[WORK REQUEST] Can you copy the listing below word for word, leaving the pictures out?

[DATA EXCERPT]
------------

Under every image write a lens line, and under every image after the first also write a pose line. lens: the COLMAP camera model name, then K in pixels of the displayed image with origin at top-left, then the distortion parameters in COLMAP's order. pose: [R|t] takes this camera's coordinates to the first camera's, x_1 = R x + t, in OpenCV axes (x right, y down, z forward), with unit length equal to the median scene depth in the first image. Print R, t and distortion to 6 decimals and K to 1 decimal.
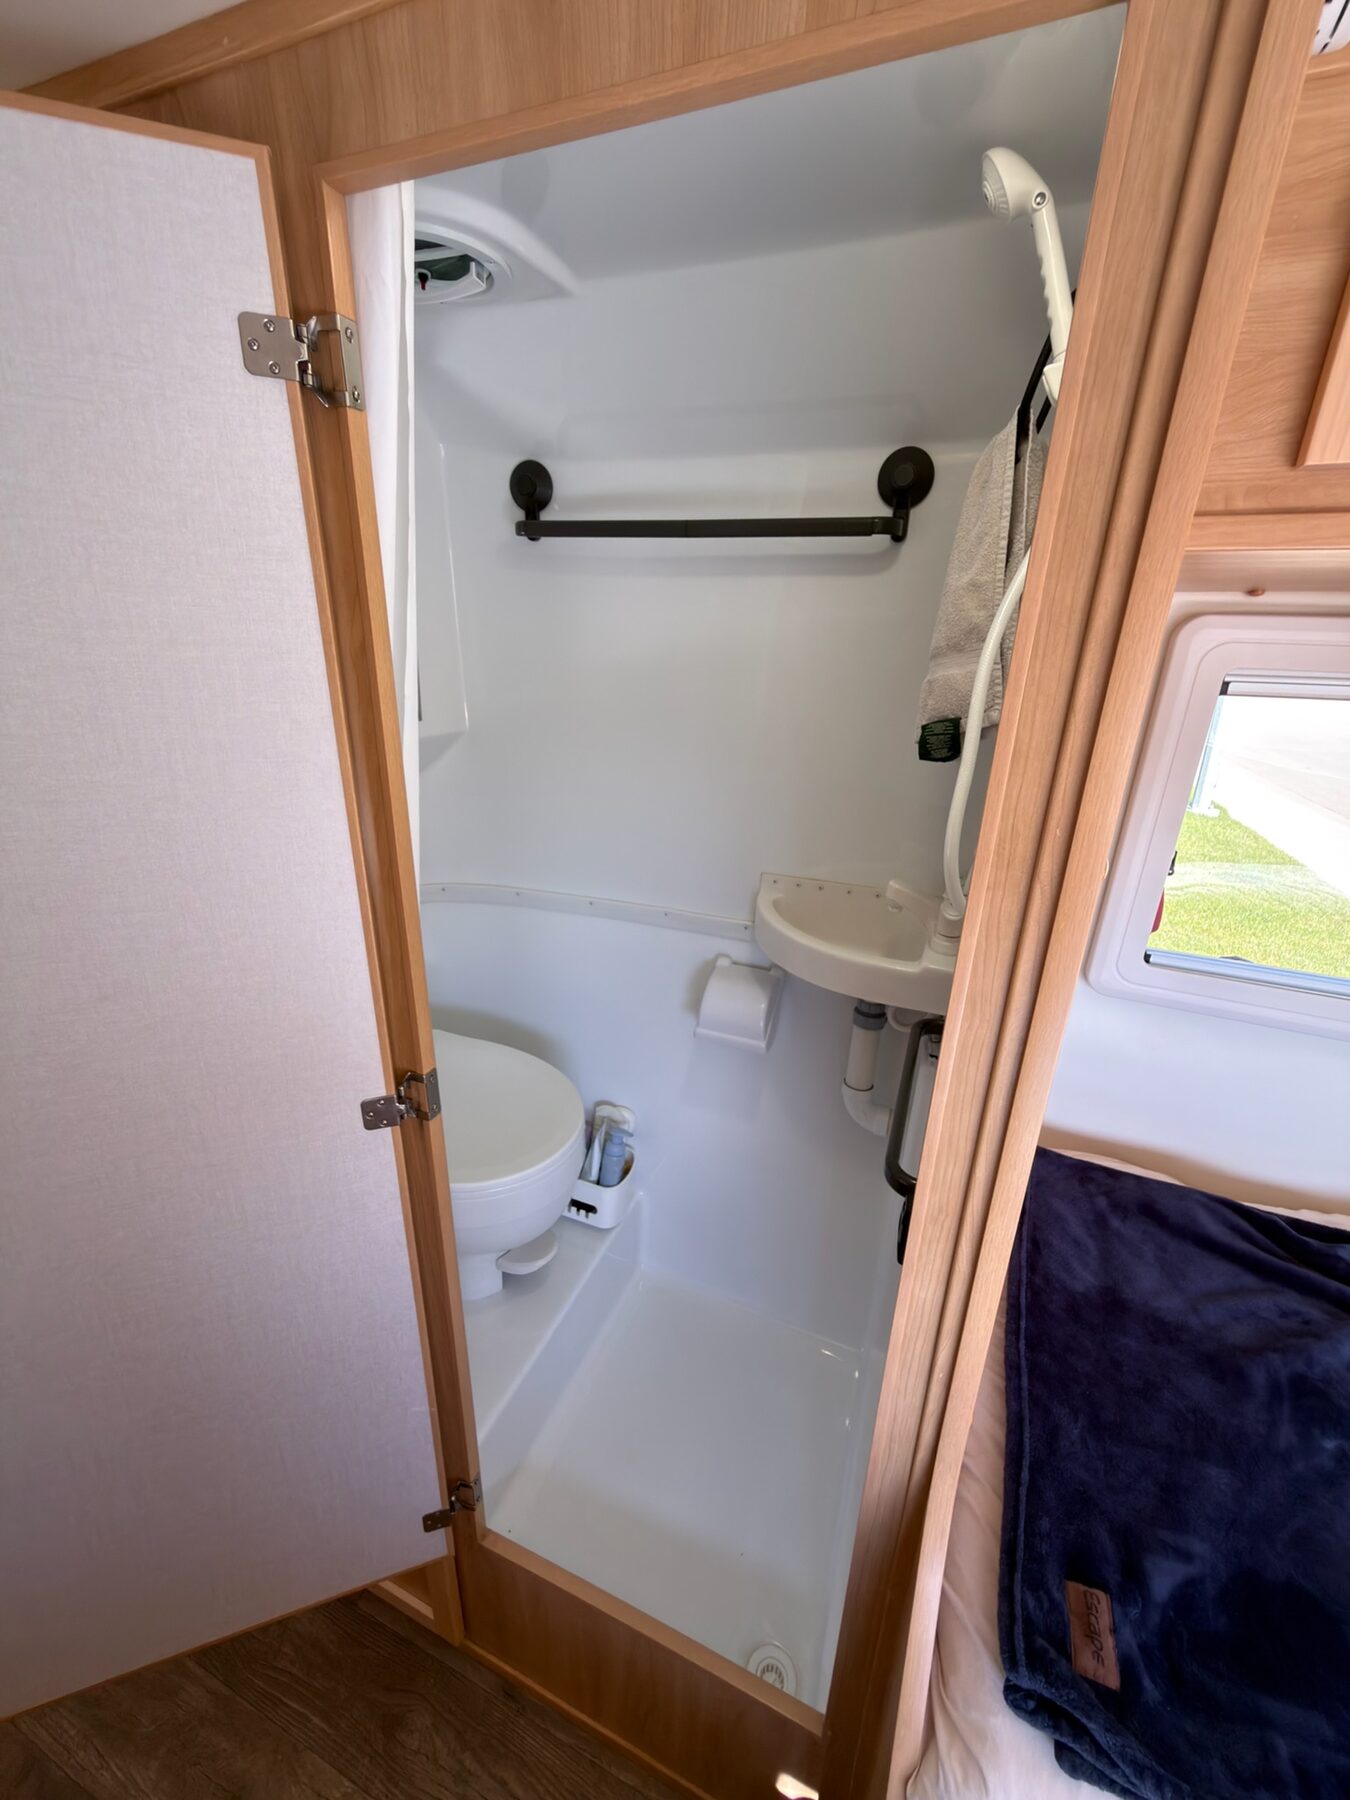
lens RADIAL K [[721.6, 0, 675.4], [0, 721.6, 901.4], [0, 0, 1]] dist [-0.001600, 0.000451]
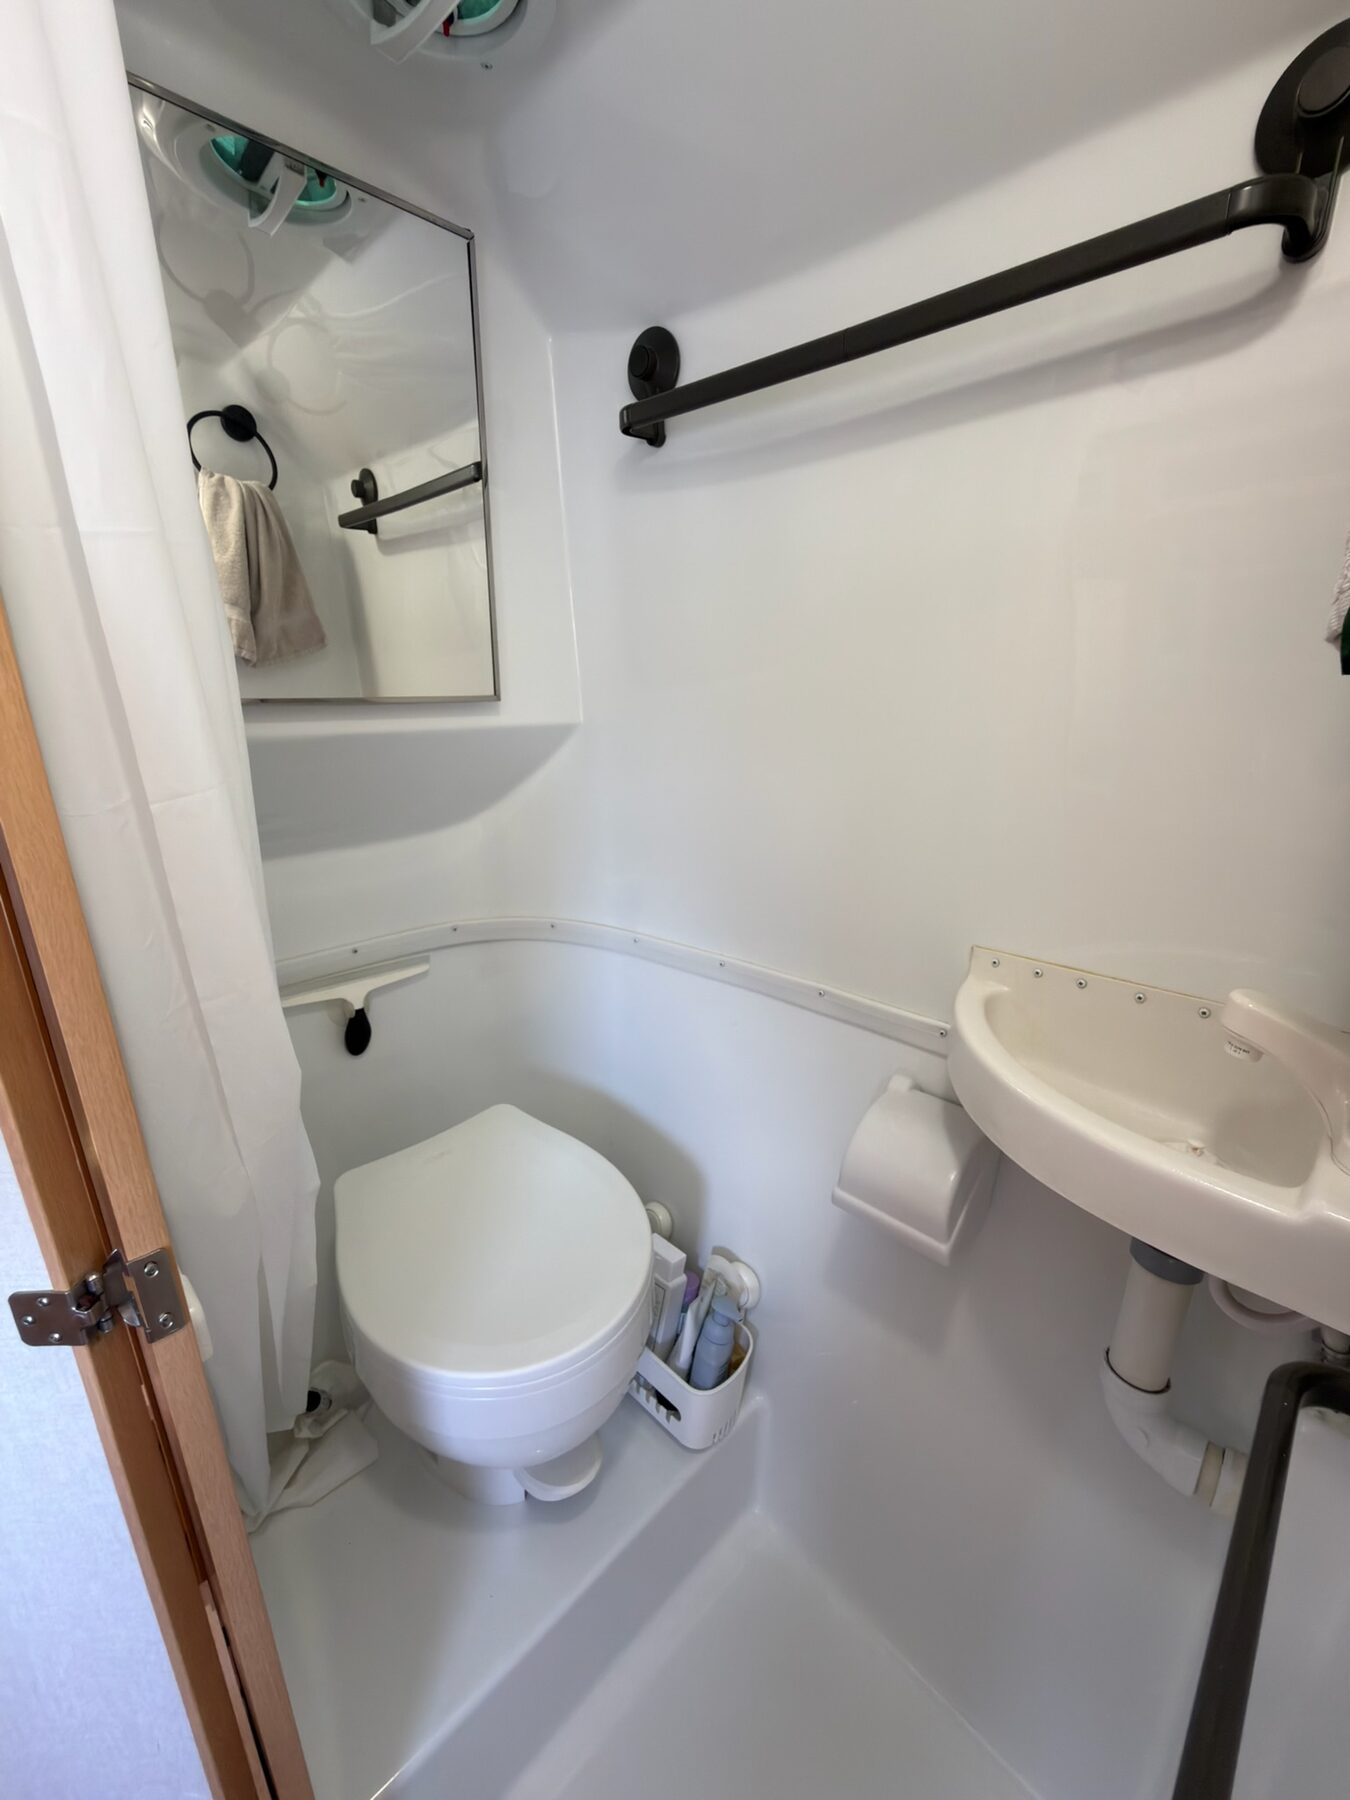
lens RADIAL K [[721.6, 0, 671.8], [0, 721.6, 897.6], [0, 0, 1]] dist [-0.001600, 0.000451]
pose [[0.921724, 0.077604, -0.380003, 0.118415], [-0.104185, 0.993308, -0.049856, -0.024624], [0.373591, 0.085544, 0.923641, 0.375752]]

------------

[EXERCISE OUTPUT]
Under every image write a lens line, and under every image after the first also write a pose line. lens: the COLMAP camera model name, then K in pixels of the displayed image with origin at top-left, then the distortion parameters in COLMAP's order. pose: [R|t] takes this camera's coordinates to the first camera's, x_1 = R x + t, in OpenCV axes (x right, y down, z forward), with unit length equal to the median scene depth in the first image. Print R, t and distortion to 6 decimals and K to 1 decimal.
lens RADIAL K [[721.6, 0, 675.4], [0, 721.6, 901.4], [0, 0, 1]] dist [-0.001600, 0.000451]
lens RADIAL K [[721.6, 0, 671.8], [0, 721.6, 897.6], [0, 0, 1]] dist [-0.001600, 0.000451]
pose [[0.921724, 0.077604, -0.380003, 0.118415], [-0.104185, 0.993308, -0.049856, -0.024624], [0.373591, 0.085544, 0.923641, 0.375752]]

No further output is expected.